I am trying to understand how the poke_interval and timeout parameters of Airflow Sensors work the schedule_interval of the DAGs they are assigned to.
Let me take an example,
I have a WasbPrefixSensor, which I use to check the for the existence of blobs with a given prefix in a Blob Storage Account. I need to check for the existence of these files everyday.
Now, say I set the poke_interval of this sensor to 60 and the timeout to 60*60*24. I will then set schedule_interval=@daily of the DAG this task is assigned to. Let's say that the start_time is 9 AM.
Does this mean that starting at 9AM, my pipeline will check for the existence of a file with the given prefix, every minute until it times out at 9AM the next day? Then, will the pipeline start back up again as soon as it ends?

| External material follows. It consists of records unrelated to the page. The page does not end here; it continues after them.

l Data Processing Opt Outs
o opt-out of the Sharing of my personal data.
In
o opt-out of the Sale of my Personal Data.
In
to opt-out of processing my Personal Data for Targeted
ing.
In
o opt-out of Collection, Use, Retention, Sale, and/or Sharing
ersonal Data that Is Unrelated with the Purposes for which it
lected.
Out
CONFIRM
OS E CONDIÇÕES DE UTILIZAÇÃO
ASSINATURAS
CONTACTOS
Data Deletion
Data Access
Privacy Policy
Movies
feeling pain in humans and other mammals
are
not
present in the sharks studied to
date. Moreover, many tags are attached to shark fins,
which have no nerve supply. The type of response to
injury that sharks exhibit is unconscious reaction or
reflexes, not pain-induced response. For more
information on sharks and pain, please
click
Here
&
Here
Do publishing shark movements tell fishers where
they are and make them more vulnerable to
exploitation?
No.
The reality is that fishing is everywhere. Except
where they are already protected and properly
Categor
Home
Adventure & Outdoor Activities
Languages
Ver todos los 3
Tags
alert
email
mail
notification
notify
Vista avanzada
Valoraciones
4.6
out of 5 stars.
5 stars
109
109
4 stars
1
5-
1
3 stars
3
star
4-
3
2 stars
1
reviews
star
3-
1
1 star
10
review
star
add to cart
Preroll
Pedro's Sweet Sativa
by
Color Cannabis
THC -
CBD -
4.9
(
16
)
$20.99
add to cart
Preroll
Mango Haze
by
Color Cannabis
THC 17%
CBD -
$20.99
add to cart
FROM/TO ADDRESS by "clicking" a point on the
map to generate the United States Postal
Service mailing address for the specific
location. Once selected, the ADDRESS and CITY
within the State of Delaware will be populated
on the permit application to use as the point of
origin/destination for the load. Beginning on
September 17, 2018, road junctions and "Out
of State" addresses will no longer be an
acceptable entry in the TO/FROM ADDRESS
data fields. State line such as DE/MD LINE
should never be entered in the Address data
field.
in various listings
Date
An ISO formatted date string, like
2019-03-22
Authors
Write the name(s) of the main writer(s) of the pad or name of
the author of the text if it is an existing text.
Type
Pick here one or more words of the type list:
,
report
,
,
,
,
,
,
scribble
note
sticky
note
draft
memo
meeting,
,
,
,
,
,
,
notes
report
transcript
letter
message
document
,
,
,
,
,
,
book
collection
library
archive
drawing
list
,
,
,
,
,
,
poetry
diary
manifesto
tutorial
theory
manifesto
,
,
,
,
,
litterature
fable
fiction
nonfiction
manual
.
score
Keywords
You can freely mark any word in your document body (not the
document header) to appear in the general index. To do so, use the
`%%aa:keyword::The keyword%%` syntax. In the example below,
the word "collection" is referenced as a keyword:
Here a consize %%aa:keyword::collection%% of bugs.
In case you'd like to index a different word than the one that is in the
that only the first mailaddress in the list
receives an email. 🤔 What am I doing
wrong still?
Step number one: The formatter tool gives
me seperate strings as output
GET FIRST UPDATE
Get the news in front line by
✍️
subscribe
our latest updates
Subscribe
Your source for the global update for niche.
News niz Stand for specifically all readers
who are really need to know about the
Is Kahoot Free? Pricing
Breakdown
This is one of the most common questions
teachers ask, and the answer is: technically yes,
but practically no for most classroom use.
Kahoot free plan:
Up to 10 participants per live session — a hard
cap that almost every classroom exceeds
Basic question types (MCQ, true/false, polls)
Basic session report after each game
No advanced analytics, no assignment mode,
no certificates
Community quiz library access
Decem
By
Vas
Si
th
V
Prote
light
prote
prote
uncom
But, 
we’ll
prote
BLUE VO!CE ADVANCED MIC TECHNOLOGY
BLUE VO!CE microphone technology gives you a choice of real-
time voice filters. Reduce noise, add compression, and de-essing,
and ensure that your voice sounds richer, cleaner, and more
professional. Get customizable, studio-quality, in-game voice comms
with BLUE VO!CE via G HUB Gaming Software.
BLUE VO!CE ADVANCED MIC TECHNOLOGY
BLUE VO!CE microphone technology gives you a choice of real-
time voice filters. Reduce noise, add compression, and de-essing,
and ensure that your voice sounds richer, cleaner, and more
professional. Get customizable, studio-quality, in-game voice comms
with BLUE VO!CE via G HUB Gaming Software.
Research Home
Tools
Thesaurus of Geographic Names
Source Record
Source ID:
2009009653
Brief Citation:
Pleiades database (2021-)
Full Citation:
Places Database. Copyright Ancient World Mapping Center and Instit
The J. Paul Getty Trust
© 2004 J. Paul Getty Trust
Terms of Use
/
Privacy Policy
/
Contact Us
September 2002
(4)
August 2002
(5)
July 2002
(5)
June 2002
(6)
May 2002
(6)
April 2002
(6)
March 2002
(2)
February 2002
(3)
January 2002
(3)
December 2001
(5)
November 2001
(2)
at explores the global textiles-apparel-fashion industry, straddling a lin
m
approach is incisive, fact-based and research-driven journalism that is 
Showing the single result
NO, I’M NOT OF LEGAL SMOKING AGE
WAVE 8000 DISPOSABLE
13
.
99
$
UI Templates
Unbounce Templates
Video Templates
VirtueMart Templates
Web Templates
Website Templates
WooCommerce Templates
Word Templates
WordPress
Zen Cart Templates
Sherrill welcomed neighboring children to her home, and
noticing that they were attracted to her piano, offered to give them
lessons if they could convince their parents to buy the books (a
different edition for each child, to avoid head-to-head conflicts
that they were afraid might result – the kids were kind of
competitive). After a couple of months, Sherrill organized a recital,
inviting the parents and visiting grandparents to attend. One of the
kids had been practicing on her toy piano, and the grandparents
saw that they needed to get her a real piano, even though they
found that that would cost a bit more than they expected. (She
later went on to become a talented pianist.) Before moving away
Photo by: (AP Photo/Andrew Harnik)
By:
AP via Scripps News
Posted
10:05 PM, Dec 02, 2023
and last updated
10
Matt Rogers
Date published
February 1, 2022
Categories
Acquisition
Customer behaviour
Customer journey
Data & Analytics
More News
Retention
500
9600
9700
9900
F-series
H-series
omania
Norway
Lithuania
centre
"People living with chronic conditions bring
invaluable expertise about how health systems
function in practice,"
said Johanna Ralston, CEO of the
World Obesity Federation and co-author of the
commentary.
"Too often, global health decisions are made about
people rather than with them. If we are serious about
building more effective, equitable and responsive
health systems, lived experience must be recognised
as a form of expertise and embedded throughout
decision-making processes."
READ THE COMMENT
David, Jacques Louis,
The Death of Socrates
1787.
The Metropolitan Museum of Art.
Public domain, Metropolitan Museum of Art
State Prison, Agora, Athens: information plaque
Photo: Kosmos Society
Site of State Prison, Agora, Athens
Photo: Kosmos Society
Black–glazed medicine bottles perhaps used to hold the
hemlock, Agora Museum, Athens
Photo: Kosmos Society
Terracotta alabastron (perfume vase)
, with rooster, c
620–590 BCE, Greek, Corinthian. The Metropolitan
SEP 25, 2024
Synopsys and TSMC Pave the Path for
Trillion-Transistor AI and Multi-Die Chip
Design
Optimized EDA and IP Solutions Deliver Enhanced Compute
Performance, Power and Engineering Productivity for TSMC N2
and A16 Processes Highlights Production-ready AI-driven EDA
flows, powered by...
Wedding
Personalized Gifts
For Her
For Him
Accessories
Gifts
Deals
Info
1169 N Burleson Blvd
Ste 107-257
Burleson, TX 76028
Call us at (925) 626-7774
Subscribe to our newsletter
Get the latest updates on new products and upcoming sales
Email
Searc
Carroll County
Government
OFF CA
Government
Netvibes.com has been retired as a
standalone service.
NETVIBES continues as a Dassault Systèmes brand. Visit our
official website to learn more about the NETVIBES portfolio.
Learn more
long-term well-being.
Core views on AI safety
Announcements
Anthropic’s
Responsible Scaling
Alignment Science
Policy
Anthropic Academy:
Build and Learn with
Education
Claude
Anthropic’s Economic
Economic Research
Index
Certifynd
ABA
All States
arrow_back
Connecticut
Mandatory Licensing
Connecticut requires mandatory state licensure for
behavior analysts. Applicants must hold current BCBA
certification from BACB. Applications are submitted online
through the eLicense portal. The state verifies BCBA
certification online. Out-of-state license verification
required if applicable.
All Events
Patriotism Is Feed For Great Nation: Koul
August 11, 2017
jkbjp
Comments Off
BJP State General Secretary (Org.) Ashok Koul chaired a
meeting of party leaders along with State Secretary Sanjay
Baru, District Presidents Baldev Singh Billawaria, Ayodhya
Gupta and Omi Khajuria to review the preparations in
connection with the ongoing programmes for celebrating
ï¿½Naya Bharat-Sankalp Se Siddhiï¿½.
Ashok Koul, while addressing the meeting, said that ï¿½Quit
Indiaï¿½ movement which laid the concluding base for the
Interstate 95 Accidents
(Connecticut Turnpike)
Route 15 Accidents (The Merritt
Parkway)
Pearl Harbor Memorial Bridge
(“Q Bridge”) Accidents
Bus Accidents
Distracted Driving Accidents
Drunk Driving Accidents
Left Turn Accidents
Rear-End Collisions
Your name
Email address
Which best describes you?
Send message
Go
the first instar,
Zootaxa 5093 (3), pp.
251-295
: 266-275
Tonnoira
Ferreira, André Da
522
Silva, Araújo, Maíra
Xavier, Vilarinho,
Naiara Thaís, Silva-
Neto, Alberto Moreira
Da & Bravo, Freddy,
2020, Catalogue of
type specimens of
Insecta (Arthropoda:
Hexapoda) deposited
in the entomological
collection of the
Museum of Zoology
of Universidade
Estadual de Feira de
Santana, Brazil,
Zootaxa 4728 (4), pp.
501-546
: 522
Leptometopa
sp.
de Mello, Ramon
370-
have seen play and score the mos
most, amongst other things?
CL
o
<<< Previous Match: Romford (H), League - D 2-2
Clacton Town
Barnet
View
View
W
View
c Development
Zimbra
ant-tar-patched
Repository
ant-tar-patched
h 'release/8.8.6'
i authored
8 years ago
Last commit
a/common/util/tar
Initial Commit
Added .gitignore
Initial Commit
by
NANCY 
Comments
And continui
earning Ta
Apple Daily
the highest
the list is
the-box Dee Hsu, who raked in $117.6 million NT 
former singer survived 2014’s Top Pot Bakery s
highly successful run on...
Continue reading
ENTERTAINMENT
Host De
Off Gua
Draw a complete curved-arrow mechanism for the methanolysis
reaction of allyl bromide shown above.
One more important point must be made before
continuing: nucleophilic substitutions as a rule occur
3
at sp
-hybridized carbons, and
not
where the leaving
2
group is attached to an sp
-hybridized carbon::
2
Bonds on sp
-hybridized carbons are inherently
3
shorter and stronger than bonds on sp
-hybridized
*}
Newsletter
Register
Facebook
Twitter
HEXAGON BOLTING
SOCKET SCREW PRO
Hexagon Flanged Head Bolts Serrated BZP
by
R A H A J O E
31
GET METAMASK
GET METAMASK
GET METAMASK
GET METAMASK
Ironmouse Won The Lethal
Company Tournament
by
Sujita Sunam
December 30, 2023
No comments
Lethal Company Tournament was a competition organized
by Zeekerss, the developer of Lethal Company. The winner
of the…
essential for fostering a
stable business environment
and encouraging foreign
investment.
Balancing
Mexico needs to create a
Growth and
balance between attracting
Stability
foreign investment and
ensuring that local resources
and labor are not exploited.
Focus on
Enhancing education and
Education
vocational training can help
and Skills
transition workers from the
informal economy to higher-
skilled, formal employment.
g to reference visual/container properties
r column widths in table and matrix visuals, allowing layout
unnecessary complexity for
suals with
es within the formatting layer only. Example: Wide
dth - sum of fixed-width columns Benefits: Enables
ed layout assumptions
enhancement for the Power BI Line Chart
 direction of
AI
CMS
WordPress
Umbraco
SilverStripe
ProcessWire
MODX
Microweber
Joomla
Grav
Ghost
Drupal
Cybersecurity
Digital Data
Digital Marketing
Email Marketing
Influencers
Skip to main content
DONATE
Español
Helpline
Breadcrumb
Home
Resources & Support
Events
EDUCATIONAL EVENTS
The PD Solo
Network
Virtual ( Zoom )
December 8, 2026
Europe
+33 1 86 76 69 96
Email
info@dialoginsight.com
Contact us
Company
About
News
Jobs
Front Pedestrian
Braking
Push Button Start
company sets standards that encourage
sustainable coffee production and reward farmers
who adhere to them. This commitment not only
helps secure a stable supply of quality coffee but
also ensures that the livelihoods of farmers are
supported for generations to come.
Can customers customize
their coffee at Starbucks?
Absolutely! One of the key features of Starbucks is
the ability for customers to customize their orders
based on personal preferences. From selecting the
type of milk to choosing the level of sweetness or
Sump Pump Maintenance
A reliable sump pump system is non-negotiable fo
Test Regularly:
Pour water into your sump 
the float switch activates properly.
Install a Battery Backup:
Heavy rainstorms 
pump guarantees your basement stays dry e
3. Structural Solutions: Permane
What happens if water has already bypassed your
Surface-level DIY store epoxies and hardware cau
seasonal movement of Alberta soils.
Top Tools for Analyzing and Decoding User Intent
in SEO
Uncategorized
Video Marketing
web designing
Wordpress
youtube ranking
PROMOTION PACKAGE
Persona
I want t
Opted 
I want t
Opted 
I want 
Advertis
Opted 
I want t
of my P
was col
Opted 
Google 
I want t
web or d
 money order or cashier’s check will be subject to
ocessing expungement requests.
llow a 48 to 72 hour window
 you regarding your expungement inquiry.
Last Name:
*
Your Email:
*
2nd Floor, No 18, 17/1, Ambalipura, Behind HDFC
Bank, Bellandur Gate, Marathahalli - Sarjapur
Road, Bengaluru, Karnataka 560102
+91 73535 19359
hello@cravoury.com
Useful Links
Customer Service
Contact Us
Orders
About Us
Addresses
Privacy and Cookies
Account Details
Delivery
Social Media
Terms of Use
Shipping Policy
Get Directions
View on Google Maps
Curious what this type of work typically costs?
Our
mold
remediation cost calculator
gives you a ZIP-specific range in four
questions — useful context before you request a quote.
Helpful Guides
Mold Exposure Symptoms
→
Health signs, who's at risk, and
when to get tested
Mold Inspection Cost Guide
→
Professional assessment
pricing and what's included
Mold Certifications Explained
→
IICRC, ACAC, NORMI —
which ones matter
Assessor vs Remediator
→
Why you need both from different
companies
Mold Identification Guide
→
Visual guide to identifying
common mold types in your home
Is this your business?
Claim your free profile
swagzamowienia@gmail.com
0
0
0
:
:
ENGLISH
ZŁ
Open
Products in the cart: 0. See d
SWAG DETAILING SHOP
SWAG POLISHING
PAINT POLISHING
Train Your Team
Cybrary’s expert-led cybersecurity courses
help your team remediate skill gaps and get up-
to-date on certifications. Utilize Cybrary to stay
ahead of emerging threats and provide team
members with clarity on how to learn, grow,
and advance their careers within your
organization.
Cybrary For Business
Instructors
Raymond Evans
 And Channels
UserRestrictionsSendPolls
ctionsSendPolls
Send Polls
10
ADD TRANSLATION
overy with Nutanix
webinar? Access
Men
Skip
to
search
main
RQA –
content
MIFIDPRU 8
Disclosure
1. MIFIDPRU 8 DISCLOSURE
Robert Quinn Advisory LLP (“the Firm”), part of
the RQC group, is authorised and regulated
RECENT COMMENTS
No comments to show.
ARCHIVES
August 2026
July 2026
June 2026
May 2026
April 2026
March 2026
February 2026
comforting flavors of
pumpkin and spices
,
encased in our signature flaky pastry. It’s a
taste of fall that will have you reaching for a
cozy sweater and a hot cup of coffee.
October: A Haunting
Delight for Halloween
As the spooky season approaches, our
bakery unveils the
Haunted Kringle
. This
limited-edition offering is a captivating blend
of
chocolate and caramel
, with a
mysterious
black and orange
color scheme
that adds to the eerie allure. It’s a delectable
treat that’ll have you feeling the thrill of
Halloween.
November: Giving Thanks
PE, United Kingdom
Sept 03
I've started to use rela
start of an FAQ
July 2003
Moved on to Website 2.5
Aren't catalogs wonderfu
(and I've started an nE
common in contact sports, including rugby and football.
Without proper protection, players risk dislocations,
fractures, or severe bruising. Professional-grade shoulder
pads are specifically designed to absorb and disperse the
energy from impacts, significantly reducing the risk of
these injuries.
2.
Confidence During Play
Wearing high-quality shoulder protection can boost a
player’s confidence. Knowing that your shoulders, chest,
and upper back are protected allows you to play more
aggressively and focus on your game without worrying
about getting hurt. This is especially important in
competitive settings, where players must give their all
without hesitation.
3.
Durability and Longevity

What happens if I have several files with the same prefix at a given moment? Will the pipeline run for each of these files?
Further, say that the pipeline runs for a given file. Does this mean that it will stop poking from that point forward? I am thinking of the situation where I have a file with this prefix at 10 AM, for example, but another file with the same prefix is loaded at 11 AM. Will the pipeline run for both of these files or just the first one?
I have already read the answers given here, Confused about Airflow's BaseSensorOperator parameters : timeout, poke_interval and mode, but it does not say much about how the parameters of the Sensor works with schedule_interval.